§ **Directions**
This exercise calls for every record to be set down again, exactly and in full.

Saved data entries:
◇ ◇ ◇ ◇ ◇

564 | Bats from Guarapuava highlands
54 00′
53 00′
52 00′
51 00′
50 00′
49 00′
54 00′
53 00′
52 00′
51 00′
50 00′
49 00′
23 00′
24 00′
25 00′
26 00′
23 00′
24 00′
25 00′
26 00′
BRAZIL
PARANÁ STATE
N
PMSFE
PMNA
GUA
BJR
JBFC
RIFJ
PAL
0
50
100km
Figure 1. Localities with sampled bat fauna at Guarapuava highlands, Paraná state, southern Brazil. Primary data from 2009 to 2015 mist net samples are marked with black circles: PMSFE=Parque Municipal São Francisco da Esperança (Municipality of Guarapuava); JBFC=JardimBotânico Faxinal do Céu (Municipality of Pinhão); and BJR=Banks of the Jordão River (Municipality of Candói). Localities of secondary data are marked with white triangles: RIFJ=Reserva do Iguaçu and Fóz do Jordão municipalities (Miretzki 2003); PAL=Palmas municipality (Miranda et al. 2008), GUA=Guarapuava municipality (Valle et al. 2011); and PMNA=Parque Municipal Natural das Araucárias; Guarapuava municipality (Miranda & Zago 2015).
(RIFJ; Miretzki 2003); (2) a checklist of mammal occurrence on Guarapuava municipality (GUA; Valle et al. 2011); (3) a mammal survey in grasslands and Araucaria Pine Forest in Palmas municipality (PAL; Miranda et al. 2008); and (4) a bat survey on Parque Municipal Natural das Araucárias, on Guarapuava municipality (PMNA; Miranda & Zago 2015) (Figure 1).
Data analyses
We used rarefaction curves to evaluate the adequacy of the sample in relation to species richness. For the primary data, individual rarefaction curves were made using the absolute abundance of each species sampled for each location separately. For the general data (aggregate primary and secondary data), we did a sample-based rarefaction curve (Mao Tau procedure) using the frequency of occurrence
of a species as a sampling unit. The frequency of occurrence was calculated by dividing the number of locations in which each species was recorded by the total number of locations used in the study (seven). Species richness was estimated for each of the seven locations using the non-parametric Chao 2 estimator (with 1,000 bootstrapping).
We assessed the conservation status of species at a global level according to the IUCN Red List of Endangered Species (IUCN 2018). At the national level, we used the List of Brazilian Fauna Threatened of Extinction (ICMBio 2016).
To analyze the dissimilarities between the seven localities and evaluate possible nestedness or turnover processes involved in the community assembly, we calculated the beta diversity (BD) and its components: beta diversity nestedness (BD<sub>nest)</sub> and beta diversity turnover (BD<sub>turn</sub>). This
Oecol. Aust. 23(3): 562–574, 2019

◇ ◇ ◇ ◇ ◇

§ **Output for this task**
564 | Bats from Guarapuava highlands
54 00′
53 00′
52 00′
51 00′
50 00′
49 00′
54 00′
53 00′
52 00′
51 00′
50 00′
49 00′
23 00′
24 00′
25 00′
26 00′
23 00′
24 00′
25 00′
26 00′
BRAZIL
PARANÁ STATE
N
PMSFE
PMNA
GUA
BJR
JBFC
RIFJ
PAL
0
50
100km
Figure 1. Localities with sampled bat fauna at Guarapuava highlands, Paraná state, southern Brazil. Primary data from 2009 to 2015 mist net samples are marked with black circles: PMSFE=Parque Municipal São Francisco da Esperança (Municipality of Guarapuava); JBFC=JardimBotânico Faxinal do Céu (Municipality of Pinhão); and BJR=Banks of the Jordão River (Municipality of Candói). Localities of secondary data are marked with white triangles: RIFJ=Reserva do Iguaçu and Fóz do Jordão municipalities (Miretzki 2003); PAL=Palmas municipality (Miranda et al. 2008), GUA=Guarapuava municipality (Valle et al. 2011); and PMNA=Parque Municipal Natural das Araucárias; Guarapuava municipality (Miranda & Zago 2015).
(RIFJ; Miretzki 2003); (2) a checklist of mammal occurrence on Guarapuava municipality (GUA; Valle et al. 2011); (3) a mammal survey in grasslands and Araucaria Pine Forest in Palmas municipality (PAL; Miranda et al. 2008); and (4) a bat survey on Parque Municipal Natural das Araucárias, on Guarapuava municipality (PMNA; Miranda & Zago 2015) (Figure 1).
Data analyses
We used rarefaction curves to evaluate the adequacy of the sample in relation to species richness. For the primary data, individual rarefaction curves were made using the absolute abundance of each species sampled for each location separately. For the general data (aggregate primary and secondary data), we did a sample-based rarefaction curve (Mao Tau procedure) using the frequency of occurrence
of a species as a sampling unit. The frequency of occurrence was calculated by dividing the number of locations in which each species was recorded by the total number of locations used in the study (seven). Species richness was estimated for each of the seven locations using the non-parametric Chao 2 estimator (with 1,000 bootstrapping).
We assessed the conservation status of species at a global level according to the IUCN Red List of Endangered Species (IUCN 2018). At the national level, we used the List of Brazilian Fauna Threatened of Extinction (ICMBio 2016).
To analyze the dissimilarities between the seven localities and evaluate possible nestedness or turnover processes involved in the community assembly, we calculated the beta diversity (BD) and its components: beta diversity nestedness (BD<sub>nest)</sub> and beta diversity turnover (BD<sub>turn</sub>). This
Oecol. Aust. 23(3): 562–574, 2019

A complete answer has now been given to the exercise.